Priest and Missionary
- Born: Antonio Margil Ros 18 August 1657 Valencia, Spain
- Died: 6 August 1726 (aged 68) Mexico City, Mexico
- Venerated in: Roman Catholic Church
- Feast: August 8

= Antonio Margil =

Antonio Margil, OFM (18 August 1657 – 6 August 1726) was a Spanish Franciscan missionary in North and Central America. Based at the College of Santa Cruz in Santiago de Querétaro, after 1715, he worked largely in Texas and Louisiana. Father Margil was declared "Venerable" in 1836.

==Life==
Antonio Margil was born in Valencia, Spain, on August 18, 1657. Margil entered the Franciscan Order in his native city on 22 April 1673. After his ordination to the priesthood, he volunteered for the Native American missions and arrived at Vera Cruz on 6 June 1683. He was stationed at the missionary College of Santa Cruz de Querétaro, but was generally engaged in reaching missions in Yucatan, Costa Rica, Nicaragua, and especially in Guatemala.

He always walked barefooted, without sandals, fasted every day in the year, never used meat or fish, and applied the discipline and other instruments of penance to himself. He slept very little but passed in prayer the greater part of the night, as well as the time allotted for the siesta. On 25 June 1706, Margil was appointed the first guardian of the College of Guadalupe de Zacatecas.

===East Texas===
In 1716 he accompanied Domingo Ramón's expedition to East Texas. The expedition began from San Juan Bautista (present-day Guerrero, Coahuila) on April 12, 1716, and was made up of seventy-five members (among them twelve friars, including Isidro de Espinosa, president of the missionaries from the College of Santa Cruz de Querétaro. and more than twenty civilians). Margil founded the mission of Nuestra Señora de Guadalupe to serve the Nacogdoche. In a 1716 letter to the viceroy of New Spain, Margil was the first to refer to these territories as the province of New Philippines.

Margil returned with Ramon in 1717 and founded Nuestra Señora de los Dolores among the Eyeish.

===Louisiana===
From the Eyeish, Margil heard of the Adai people, and in March, 1717, located them near Spanish Lake.

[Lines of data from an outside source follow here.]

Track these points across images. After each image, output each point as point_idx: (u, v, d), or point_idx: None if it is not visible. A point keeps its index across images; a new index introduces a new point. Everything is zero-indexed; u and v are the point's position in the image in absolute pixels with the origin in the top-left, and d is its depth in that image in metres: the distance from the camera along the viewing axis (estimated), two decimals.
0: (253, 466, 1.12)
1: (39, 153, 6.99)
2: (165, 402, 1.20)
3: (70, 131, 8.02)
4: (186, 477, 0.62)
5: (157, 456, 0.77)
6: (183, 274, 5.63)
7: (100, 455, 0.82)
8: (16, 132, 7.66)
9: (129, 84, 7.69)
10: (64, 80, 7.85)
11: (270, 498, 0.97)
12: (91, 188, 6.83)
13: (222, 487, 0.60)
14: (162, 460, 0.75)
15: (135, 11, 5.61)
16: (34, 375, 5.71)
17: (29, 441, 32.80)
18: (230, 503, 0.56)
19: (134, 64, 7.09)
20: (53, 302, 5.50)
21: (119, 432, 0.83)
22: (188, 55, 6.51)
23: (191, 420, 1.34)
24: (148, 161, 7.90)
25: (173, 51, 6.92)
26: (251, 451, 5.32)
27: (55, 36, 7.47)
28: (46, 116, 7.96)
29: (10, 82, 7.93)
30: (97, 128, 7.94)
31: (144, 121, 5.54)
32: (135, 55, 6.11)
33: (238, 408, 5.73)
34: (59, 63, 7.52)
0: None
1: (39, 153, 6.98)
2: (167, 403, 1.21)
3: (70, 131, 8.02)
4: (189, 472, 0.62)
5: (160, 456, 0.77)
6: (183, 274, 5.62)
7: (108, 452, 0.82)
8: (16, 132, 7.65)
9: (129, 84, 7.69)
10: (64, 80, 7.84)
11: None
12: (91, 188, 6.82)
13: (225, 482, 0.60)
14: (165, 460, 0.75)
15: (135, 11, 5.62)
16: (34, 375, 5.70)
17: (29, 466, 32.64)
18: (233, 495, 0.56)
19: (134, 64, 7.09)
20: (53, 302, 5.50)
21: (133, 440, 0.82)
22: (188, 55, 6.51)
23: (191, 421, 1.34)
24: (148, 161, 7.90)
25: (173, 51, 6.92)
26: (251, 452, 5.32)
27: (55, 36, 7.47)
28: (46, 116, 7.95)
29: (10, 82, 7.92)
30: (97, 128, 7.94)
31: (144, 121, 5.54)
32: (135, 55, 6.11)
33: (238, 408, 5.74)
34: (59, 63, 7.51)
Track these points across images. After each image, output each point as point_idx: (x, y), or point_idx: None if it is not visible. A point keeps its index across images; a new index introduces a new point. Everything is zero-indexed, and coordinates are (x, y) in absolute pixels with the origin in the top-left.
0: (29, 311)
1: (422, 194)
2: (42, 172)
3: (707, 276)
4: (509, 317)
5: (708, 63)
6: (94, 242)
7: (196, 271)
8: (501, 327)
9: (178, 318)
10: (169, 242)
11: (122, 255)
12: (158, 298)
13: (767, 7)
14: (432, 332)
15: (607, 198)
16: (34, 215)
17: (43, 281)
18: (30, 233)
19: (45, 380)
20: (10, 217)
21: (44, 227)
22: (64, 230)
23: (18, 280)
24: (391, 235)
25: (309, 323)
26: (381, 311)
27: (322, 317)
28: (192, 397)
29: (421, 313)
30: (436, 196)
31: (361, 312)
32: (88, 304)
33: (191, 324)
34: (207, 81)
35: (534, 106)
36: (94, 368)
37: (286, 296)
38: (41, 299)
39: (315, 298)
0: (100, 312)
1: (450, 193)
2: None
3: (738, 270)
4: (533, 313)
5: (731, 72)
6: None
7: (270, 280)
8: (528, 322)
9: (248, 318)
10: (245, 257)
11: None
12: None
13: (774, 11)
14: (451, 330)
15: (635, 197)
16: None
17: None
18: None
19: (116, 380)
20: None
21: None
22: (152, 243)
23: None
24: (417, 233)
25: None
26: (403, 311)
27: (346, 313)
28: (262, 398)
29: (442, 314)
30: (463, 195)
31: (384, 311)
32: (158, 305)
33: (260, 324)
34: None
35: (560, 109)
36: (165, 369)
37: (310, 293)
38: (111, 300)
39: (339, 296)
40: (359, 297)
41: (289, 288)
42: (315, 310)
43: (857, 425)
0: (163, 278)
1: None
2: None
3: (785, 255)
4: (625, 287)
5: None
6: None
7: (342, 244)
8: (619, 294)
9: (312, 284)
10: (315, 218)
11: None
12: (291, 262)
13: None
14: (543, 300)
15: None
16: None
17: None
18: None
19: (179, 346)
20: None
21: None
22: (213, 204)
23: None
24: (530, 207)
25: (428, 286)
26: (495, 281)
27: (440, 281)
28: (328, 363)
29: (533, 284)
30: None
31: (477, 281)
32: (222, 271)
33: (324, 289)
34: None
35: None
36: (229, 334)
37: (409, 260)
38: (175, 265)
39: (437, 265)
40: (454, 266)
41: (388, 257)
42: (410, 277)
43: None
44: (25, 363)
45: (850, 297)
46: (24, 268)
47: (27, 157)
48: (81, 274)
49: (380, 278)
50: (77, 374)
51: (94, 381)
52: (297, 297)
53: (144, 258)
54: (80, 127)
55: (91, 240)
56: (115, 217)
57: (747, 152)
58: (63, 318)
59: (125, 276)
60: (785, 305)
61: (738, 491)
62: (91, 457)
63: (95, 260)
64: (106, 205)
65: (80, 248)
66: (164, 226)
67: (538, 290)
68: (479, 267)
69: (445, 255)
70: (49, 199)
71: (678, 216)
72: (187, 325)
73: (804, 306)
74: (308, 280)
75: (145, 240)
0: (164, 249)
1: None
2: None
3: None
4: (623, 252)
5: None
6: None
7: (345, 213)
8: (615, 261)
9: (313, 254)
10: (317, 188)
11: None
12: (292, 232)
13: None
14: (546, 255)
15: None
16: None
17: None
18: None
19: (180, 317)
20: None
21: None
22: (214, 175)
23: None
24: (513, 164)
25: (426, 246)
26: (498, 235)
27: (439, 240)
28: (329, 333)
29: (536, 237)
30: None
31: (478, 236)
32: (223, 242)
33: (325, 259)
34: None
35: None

He founded the mission of San Miguel de Linares, and built there probably the first church in Louisiana. This was just 20 miles (32 km) west of the French fort at Natchitoches, Louisiana.

Leaving Father Gusman in charge, Margil journeyed on foot to Natchitoches to minister to the French Catholics there, and then went back to Texas. He remained near the present city of San Antonio, Texas for more than a year. There he established Mission San José (Texas) to serve the Coahuiltecan.

In 1718, during the brief war with Spain, the French Commandant at Natchitoches, invaded the Adai mission, plundered it, and carried away the church vestments. Margil heard of it, and in 1721 came back, found the Adai who had taken refuge in the forests for fear of the French, and rebuilt their church, which he dedicated to Our Lady of the Pillar, the patroness of the expedition. For many years afterwards the Adai mission was attended from San Antonio by the Franciscans, who attended also the missions of Nacogdoches and St. Augustin, Texas.

In 1722 he was elected guardian of his college; at the close of his office term, he resumed missionary work in Mexico. He died in Mexico City at the Convento Grande de San Francisco.

== Veneration ==

Margil's cause was formally opened on July 19, 1769, and he was given the title Servant of God. His spiritual writings were approved by theologians on May 4, 1796. In 1836 Pope Gregory XVI declared Father Antonio Margil's virtues heroic, and he is now titled Venerable.